The USPS said net losses include costs outside of management’s control, including workers’ compensation expenses caused by government mandated actuarial revaluation and discount rate changes, and the amortization of unfunded liabilities.

Excluding those non-controllable items, the “controllable loss” widened to $3.75 billion from $3.42 billion.

Total revenue rose 2.8% to $73.13 billion, as a jump in shipping and packages revenue amid a surge in e-commerce demand during the pandemic, helped offset an overall decline of 7.6% in mail services revenue, its largest category.

The rise in revenue came despite a 9.4% drop in total volume to 129.17 billion. That implies that revenue per piece increased 13.4% to 56.6 cents.

Within mail services, first-class mail volume fell 4.2% to 52.62 billion pieces and marketing mail volume dropped 15.2% to 64.14 billion pieces, “as a result of the pandemic, and to a lesser extent, secular mail declines,” the USPS said.

“Mail volume began to show slight improvement in the last few weeks of the year, although this was driven in part by the temporary surge in political and election mail associated with the recent general election cycle,” the USPS said in a statement.

In shipping and packages, revenue rose 25.3% to $28.54 billion, while volume increased 18.8% to 7.32 billion pieces.

“Given the lasting declines in mail that accompanied the 2007-2009 Great Recession, the Postal Service expects that the COVID-19 crisis may have similar effects on mail volume going forward and that it may never recover to its pre-pandemic levels,” said Chief Financial Officer Joseph Corbett. “Further, while we do believe that our package volumes will remain higher given what looks to be a potential permanent shift in consumer behavior, we do not expect our package revenue growth over the medium-to-long term to make up for our losses in mail service revenue caused by COVID-19.”

Meanwhile, total expenses increased by $2.34 billion, or 2.9%, to $82.31 billion. Compensation and benefits expenses increased by $1.2 billion, given workforce additions needed to address the surge in package volume, and increased overtime and paid sick leave resulting from the COVID-19 crisis.

Transportation expenses rose by $630 million, due mostly to increased package volumes and limited availability of commercial air transportation due to the pandemic, which resulted in higher shipping costs.

The pandemic also “significantly increased” expenses for supplies and services, such as personal protective equipment (PPE).

The USPS faced public and regulatory scrutiny in recent months, as cost-cutting measures launched by President Trump-appointee Postmaster General Louis DeJoy, who took the reins in May, were viewed as a political tool to curb mail-in voting.
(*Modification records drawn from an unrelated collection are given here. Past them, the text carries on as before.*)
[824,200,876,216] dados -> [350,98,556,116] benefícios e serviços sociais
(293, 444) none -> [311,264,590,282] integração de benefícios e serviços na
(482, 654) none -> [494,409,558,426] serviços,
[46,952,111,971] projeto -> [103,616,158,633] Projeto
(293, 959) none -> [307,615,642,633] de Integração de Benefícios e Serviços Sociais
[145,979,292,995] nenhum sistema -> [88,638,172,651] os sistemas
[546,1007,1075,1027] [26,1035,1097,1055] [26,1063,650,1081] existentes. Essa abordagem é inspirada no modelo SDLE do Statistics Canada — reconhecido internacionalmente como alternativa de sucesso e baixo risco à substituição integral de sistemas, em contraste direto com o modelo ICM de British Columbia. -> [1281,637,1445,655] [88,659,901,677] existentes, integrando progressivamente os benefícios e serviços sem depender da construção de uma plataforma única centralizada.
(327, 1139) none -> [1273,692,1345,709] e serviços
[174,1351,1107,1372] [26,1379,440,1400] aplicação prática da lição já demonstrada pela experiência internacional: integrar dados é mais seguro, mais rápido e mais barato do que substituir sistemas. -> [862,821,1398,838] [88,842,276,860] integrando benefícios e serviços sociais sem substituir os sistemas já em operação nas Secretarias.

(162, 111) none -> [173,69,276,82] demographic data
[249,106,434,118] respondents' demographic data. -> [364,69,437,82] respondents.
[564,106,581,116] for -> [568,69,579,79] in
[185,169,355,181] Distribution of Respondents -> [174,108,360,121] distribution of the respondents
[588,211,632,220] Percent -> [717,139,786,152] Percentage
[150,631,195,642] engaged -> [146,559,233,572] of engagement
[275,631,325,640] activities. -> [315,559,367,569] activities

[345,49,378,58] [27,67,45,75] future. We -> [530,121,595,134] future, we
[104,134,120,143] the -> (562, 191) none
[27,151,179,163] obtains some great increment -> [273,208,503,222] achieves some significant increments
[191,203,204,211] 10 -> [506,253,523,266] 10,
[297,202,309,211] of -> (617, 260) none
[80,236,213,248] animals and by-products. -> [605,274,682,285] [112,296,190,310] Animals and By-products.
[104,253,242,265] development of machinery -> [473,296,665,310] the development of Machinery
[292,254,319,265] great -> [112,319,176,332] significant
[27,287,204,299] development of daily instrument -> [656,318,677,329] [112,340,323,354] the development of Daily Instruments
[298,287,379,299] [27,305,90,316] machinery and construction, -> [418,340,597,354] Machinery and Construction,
After facing criticism and the threat of an FBI investigation, DeJoy said over the summer that he would suspend the planned reforms until after the election.

Also read: Trump has now admitted he’s blocking financial rescue of post office to curb role of mail-in votes in November election.

“2020 has been an extraordinary year for the Postal Service and the nation,” DeJoy said. “Amid the tumult of the COVID-19 pandemic — and with the challenges of the election, disruption in workforce, rapid changes in our marketplace and long-term financial distress — the 644,000 women and men of the Postal Service delivered for the American public.”